----- 提示文 -----

2020年02月10日大日乃光第2264号
崇め敬う心を大切に、一歩一歩佛様に近づいて行こう

宮司さんに称賛された皇室への篤い崇敬の念
 
本誌が発行される二月十一日は我が国の「建国記念の日」です。そこでこの国の成り立ちに関するお話を致します。
 
これは毎年の事ですが、昨年の十二月中頃にお歳暮を持って疋野神社の宮司でもあられる仲人さんに年末の挨拶に伺いました。疋野神社は県内では数少ない式内社の一つです。式内社とは十世紀に『延喜式』の神名帳に記された国家公認の社格を持つ歴史の古い神社で、疋野神社は県北では最も格式の高い、玉名市を代表するお宮の一つです。
 
その疋野神社の宮司さんが、かつて私達夫婦の仲人さんをして下さいました。こんな事から毎年私がお歳暮を持って伺います。そこでいつも居間の方に通してもらってお茶を飲みながら、しばらくお話をするのです。そんな中、今年は「光祐さん、あんたとこの大僧正様は大したもんだ!」と言われるのです。
 
宮司さんは『大日乃光』をずーっと読まれています。そして今回伺った時には『大日乃光』に赤線がたくさん引かれていて、「もうこれは永久保存版にとっとかないかん!!」と言われました。
 
何の話かと言えば、十一月三日の奥之院大祭で神佛習合の柴燈大護摩祈祷の後、貫主大僧正様が話された内容でした(十二月一日号と十一日号に連載)。その中には天皇陛下の即位礼正殿の儀の話や俊律師と小岱山、〝御寺〟泉涌寺にまつわる話など、この国が皇室を中心に形作られ、それを神道と佛教が互いに協力して支えてきた歴史が詳しく記されています。そういう話をされて、「なかなかこんなにちゃんとまとめた文章はないよ。これを読めば良く分る」とお宮の宮司さんがそう仰るのです。

----- 資料欄 -----

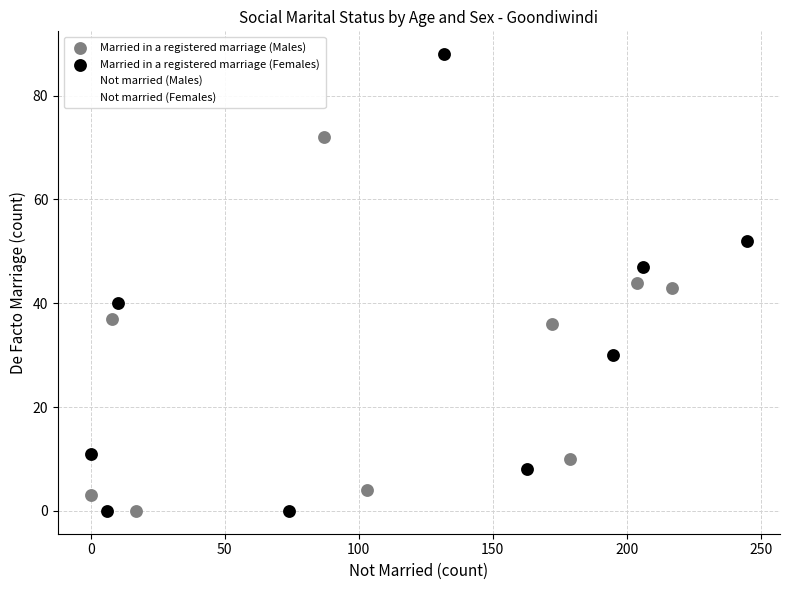

What are all the series names shown in the legend?

Married in a registered marriage (Males), Married in a registered marriage (Females), Not married (Males), Not married (Females)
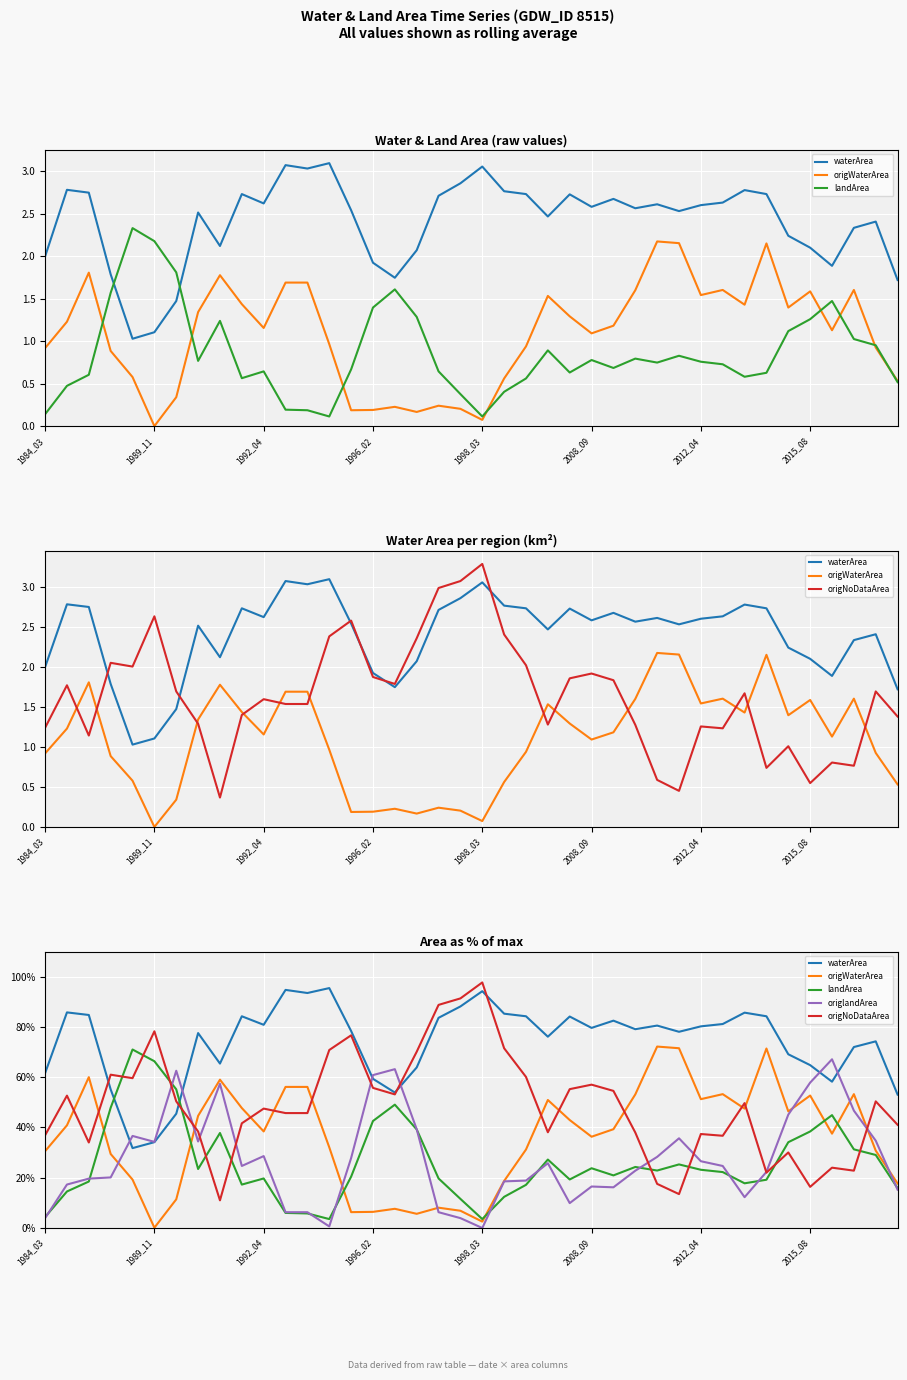

The origWaterArea series shows 15.6 at 1984_03. True or false?

False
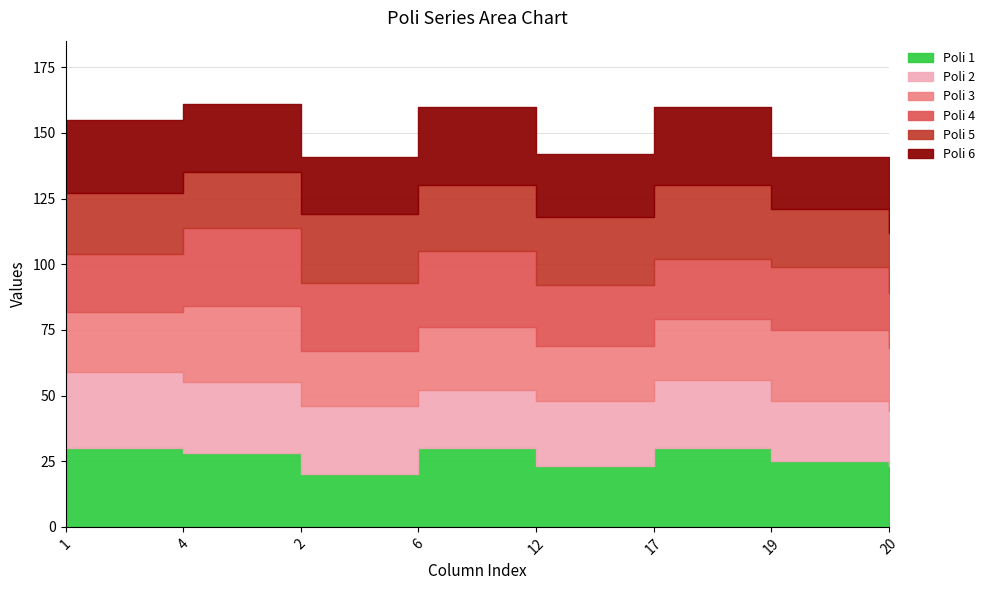

How many values in the Poli 6 series exceed 26?

3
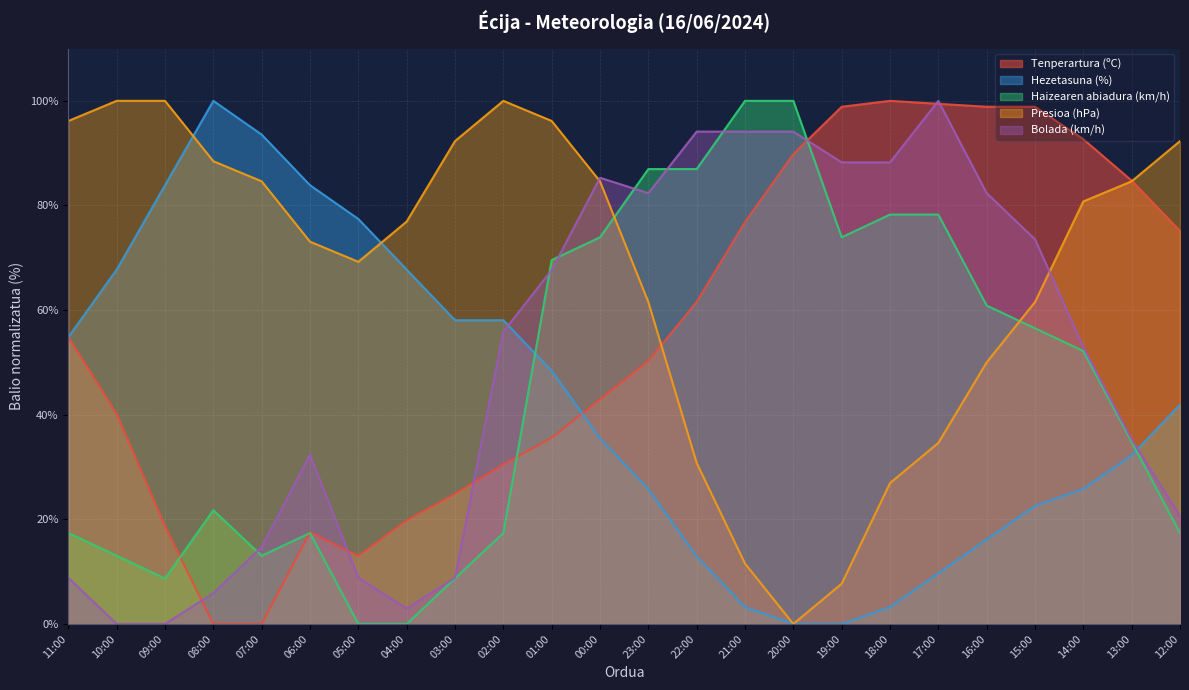

What is the label of the 5th point from the left?

07:00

-----

### 課題
提示文のうち「本誌が発行される二月十一日は」から「いかん!!」と言われました。」までの部分を、両端の語句も含めて一字も変えずに書き写してください。

### 回答
本誌が発行される二月十一日は我が国の「建国記念の日」です。そこでこの国の成り立ちに関するお話を致します。
 
これは毎年の事ですが、昨年の十二月中頃にお歳暮を持って疋野神社の宮司でもあられる仲人さんに年末の挨拶に伺いました。疋野神社は県内では数少ない式内社の一つです。式内社とは十世紀に『延喜式』の神名帳に記された国家公認の社格を持つ歴史の古い神社で、疋野神社は県北では最も格式の高い、玉名市を代表するお宮の一つです。
 
その疋野神社の宮司さんが、かつて私達夫婦の仲人さんをして下さいました。こんな事から毎年私がお歳暮を持って伺います。そこでいつも居間の方に通してもらってお茶を飲みながら、しばらくお話をするのです。そんな中、今年は「光祐さん、あんたとこの大僧正様は大したもんだ!」と言われるのです。
 
宮司さんは『大日乃光』をずーっと読まれています。そして今回伺った時には『大日乃光』に赤線がたくさん引かれていて、「もうこれは永久保存版にとっとかないかん!!」と言われました。